Man, I started laughing so hard that I was going to thank you, but then I realized you were serious.
Obamacare isn't going to fix drug pricing. How could it? The same corporations will make the pills and sell them in the same quantities.
The price of specialists won't matter, because a single-payer system will not cover these expenses in full. Maybe Obamacare is trying to achieve this, but go to Canada or anywhere in Europe. Their socialized insurance programs do not cover specialists. Unless you consider being "covered" as meaning having to wait over a year for hip replacement. Or 9 months for a good Heart guy.
And then you finish with the laugh of the day, when you imply that the best way to SAVE money and improve efficiency is to hire the US Federal governement to do the job!!! Holy crap that's even funnier when I read it again!!!
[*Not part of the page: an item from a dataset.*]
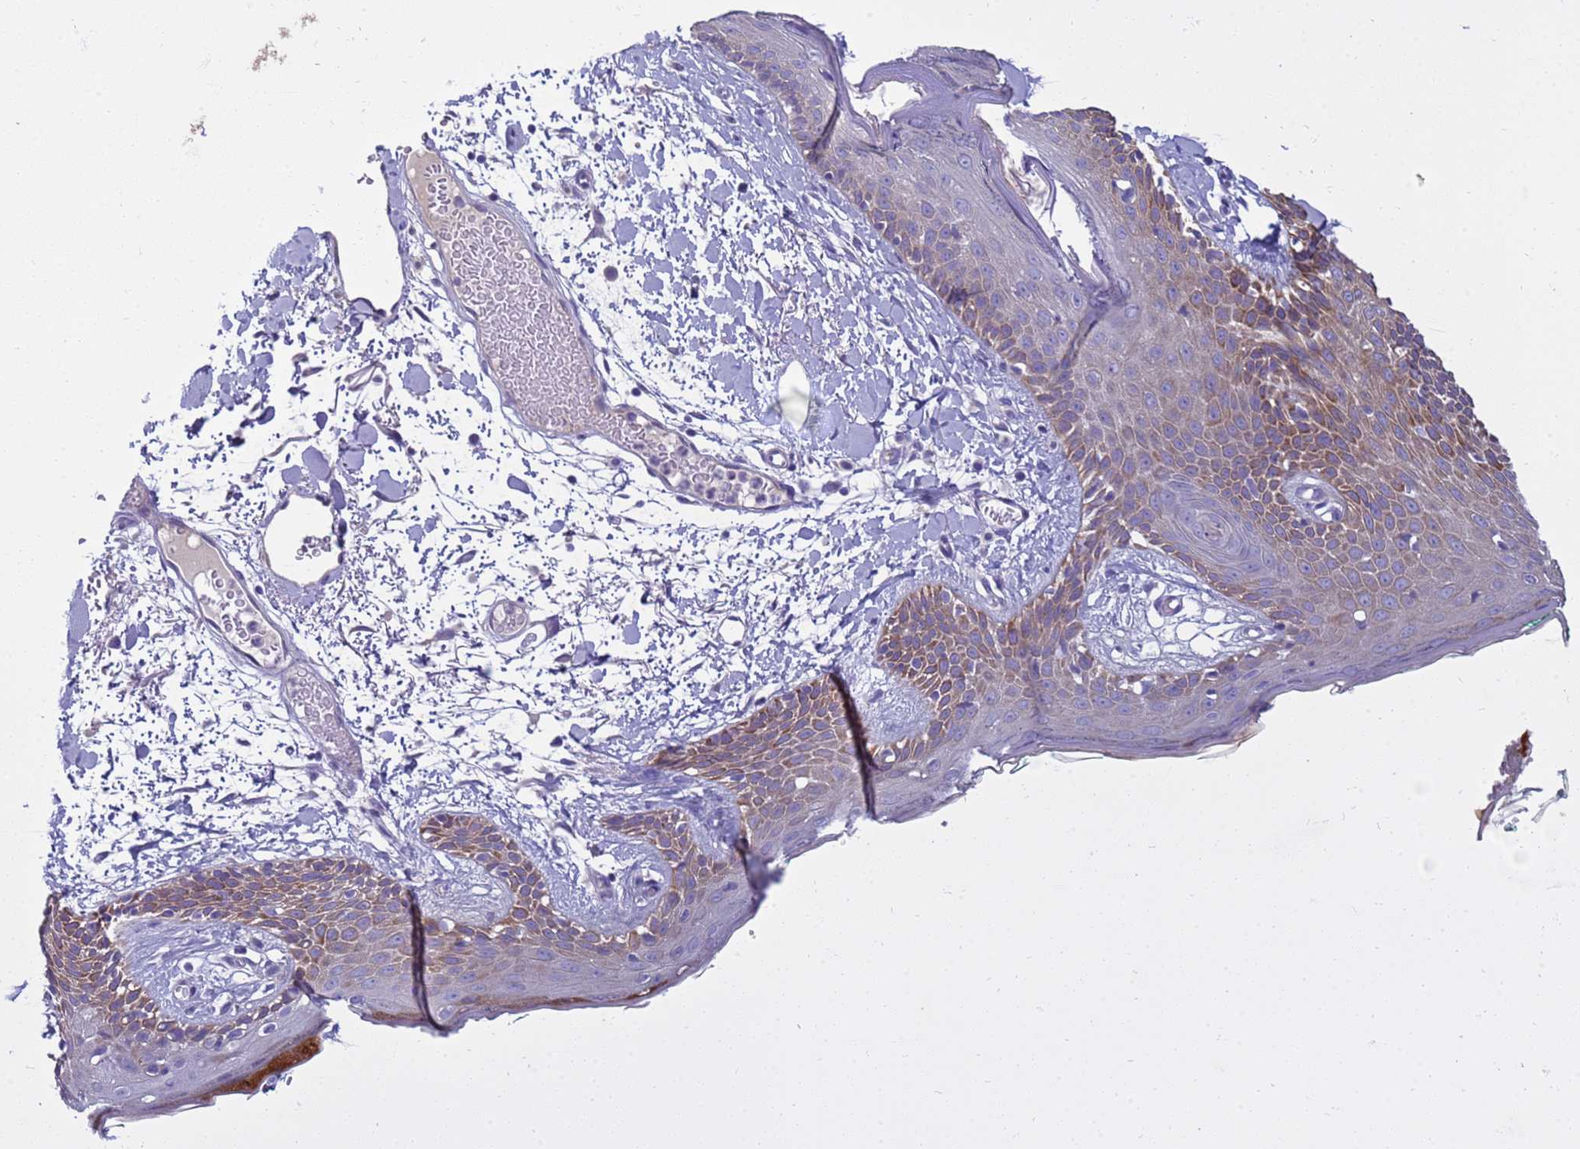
{"staining": {"intensity": "negative", "quantity": "none", "location": "none"}, "tissue": "skin", "cell_type": "Fibroblasts", "image_type": "normal", "snomed": [{"axis": "morphology", "description": "Normal tissue, NOS"}, {"axis": "topography", "description": "Skin"}], "caption": "The image demonstrates no significant staining in fibroblasts of skin. (DAB immunohistochemistry with hematoxylin counter stain).", "gene": "TRIM51G", "patient": {"sex": "male", "age": 79}}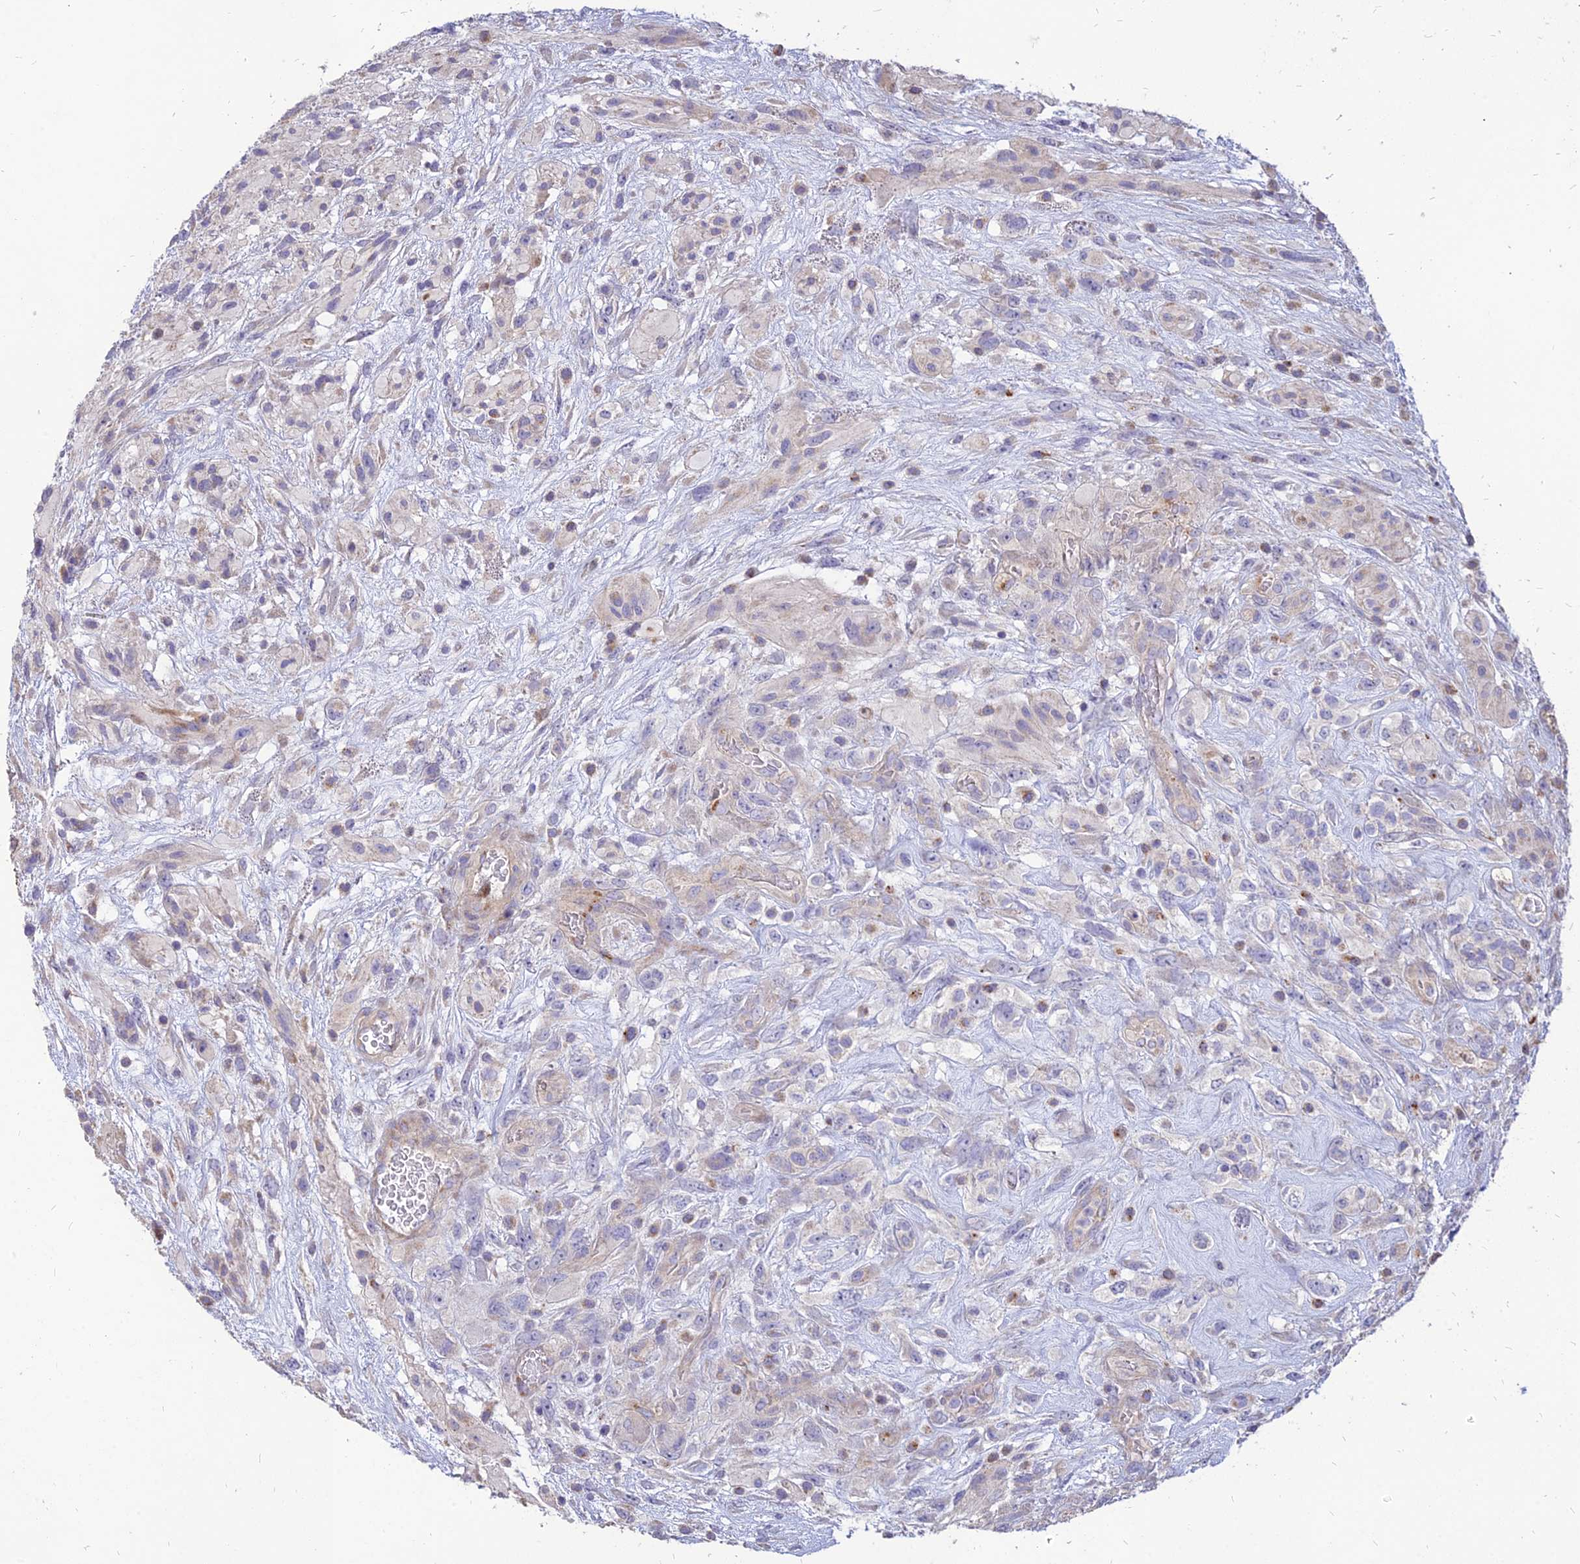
{"staining": {"intensity": "negative", "quantity": "none", "location": "none"}, "tissue": "glioma", "cell_type": "Tumor cells", "image_type": "cancer", "snomed": [{"axis": "morphology", "description": "Glioma, malignant, High grade"}, {"axis": "topography", "description": "Brain"}], "caption": "DAB immunohistochemical staining of malignant glioma (high-grade) displays no significant staining in tumor cells. (Stains: DAB immunohistochemistry with hematoxylin counter stain, Microscopy: brightfield microscopy at high magnification).", "gene": "ST3GAL6", "patient": {"sex": "male", "age": 61}}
And by the way, as a resident of Massachusetts and a partner in a manufacturing business, let me tell you: It isn't really "working" here. The costs are higher than any other state, and most people still want private plans and HMO's because they are vastly superior.
It isn't woking in Canada, where the residents drive down to Boston or some other US hospital to have surgury performed.
It doesn't work in England, where my neighbor just lost her father because their system was so slow and cumbersome that by the time they found the cancer it was too late. This was a guy who was very diligent about doctors visits and his health. Over the course of 9 months he was repeatedly told that his inability to breathe was simply residual fluids from a bout with pneumonia. And no he can't have those other tests performed because they're not covered.
My neighbors laugh out loud when they hear the system used in England floated out there as an example. They are MUCH happier with our "broken" system than what they left behind.
Bottom line: If you want something done better and more effecient, then the US federal Governement is the LAST place you should consider. They know only two things: More expensive and Slower. Sometimes they combine the two. Which feature are you shooting for with our health insurance?